“I'm not famous; I am simply very well-known to certain people. Famous is something different.” – Anton Corbijn, Born May 20, 1955.
Many seek fame when they get into this game. Some because they truly desire fame for its own sake. But many do only because they think it's somehow required to succeed.
But really, where you should start is in becoming well known to the RIGHT people. Widespread fame isn't spontaneous. You have to build it.
First – Go straight for the taste-makers in your field. Find the people who already have that niche-specific micro-celebrity and get them to be aware, then even friendly with you.
Be ubiquitous. Be where they are and be visible and engaging in those places. They'll notice and eventually consider you a peer/colleague – you must be, because they keep encountering you.
The goal is to have that recognition already in place when you do start making moves for wider “fame” and you shouldn't be amazed when those seeds you planted begin to bear fruit.
Howard Bloom is a guy who launched the careers of a lot of famous musicians out of the 80s. Madonna, Joan Jett and the like. He used to “seed” these acts from city to city, at the hot clubs, and then go on to the next. He would play them in rotation until they started to get requested, then the acts would never play there again until AFTER the album dropped.
He was essentially making these bands well known to the taste-makers. The hipsters. The people who love knowing what is cool before it hits the mainstream.

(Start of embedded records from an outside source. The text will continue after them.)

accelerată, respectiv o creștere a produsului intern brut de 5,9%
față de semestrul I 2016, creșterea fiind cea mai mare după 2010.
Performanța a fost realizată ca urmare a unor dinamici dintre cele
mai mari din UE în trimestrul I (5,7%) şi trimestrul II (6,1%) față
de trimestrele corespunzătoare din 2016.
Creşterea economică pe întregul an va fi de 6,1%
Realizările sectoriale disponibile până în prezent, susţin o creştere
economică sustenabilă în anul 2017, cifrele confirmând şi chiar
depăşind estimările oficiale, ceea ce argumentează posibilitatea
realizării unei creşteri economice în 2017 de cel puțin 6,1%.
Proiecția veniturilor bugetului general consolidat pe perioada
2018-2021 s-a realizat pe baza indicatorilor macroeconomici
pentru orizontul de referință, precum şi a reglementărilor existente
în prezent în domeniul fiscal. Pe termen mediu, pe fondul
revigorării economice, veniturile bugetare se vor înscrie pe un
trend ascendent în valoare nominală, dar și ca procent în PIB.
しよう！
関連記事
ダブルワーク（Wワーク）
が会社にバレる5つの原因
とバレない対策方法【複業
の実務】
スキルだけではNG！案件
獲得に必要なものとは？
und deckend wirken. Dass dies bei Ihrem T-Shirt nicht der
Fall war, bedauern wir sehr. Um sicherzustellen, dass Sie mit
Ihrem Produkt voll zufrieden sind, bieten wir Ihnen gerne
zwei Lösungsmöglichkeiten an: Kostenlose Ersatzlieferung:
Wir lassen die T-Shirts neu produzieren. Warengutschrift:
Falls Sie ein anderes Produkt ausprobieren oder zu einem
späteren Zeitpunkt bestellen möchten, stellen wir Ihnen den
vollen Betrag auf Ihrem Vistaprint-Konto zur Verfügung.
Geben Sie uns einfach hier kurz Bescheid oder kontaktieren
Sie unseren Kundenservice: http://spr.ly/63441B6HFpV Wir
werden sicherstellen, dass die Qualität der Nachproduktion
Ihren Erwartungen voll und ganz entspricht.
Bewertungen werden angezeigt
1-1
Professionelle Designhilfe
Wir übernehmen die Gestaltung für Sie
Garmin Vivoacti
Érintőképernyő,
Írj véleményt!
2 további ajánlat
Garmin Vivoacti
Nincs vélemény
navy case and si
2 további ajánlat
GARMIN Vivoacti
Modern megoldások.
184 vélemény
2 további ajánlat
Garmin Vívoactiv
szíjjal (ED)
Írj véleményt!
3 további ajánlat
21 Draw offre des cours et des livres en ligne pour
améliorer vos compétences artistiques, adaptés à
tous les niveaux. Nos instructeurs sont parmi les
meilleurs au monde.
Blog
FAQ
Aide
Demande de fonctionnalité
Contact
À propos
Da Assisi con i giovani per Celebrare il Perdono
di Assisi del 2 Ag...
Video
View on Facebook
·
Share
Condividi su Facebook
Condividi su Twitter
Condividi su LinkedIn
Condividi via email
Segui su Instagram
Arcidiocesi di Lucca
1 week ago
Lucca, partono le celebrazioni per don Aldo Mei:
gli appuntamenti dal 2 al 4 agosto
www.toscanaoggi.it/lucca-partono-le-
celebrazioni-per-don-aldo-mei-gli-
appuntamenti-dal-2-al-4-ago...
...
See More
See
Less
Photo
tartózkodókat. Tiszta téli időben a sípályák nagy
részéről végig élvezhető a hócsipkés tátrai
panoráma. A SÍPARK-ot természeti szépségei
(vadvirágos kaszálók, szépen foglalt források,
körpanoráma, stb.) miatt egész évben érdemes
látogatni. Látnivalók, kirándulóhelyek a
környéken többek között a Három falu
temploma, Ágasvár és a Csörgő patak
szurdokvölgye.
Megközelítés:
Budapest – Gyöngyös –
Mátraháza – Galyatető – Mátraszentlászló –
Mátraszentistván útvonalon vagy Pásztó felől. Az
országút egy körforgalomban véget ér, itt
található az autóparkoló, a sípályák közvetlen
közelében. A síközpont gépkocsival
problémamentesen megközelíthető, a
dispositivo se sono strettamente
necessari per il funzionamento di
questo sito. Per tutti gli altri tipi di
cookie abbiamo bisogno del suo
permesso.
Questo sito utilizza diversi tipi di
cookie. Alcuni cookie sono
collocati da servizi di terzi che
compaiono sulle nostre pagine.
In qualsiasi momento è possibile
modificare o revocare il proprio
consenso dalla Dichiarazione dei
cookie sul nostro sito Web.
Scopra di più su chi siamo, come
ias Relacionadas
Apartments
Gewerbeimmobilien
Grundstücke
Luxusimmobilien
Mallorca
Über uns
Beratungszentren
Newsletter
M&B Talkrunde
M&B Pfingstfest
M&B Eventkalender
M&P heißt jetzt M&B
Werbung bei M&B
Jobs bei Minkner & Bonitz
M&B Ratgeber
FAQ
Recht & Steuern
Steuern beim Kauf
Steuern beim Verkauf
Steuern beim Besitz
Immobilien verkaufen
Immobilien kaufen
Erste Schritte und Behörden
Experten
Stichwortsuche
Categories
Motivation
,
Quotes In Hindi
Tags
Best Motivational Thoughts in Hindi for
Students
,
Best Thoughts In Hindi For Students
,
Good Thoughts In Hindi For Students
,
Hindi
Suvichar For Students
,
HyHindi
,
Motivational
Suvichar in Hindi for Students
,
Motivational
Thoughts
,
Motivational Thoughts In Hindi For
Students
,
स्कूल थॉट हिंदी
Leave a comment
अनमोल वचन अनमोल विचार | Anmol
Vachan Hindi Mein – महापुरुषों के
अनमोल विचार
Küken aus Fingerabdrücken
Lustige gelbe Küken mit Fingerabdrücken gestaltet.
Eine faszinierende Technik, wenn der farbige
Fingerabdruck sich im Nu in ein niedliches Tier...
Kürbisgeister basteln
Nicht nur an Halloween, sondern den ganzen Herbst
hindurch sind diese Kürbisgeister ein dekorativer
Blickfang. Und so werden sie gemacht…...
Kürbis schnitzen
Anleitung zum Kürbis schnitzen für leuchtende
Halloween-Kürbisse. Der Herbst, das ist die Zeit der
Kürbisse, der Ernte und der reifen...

When I started out as a copywriter, I became well known to the people who were product creation experts. All of their students were in a position to need copy, and I was well-placed to be recommended by their chosen guru, because I had made friends with them at events and in social media groups and forums and such.
And when I launched my own community here, those connections and their referrals all showed up to participate and promote it – not out of a business interest, but out of a genuine friendly camaraderie.
It was of real value of course, but the reason I was on anyone's radar at all is not because I wrote good copy.
It was because I deliberately pursued becoming very well known to certain people. The right people. Not all of them, mind you. Some turned out to be dicks. But the ones that were cool actually become good friends of mine over time.
When you do that for a good long while, you can suddenly become an overnight success.
Them's the breaks.
No one just spontaneously finds you and puts you on stage in front of your audience. You need to know the people who have their own stages, cajole them put you out to their audiences, and then build your own stage when you have enough people paying attention to fill your room.
That's way easier than trying to appeal to the masses all by your lonesome.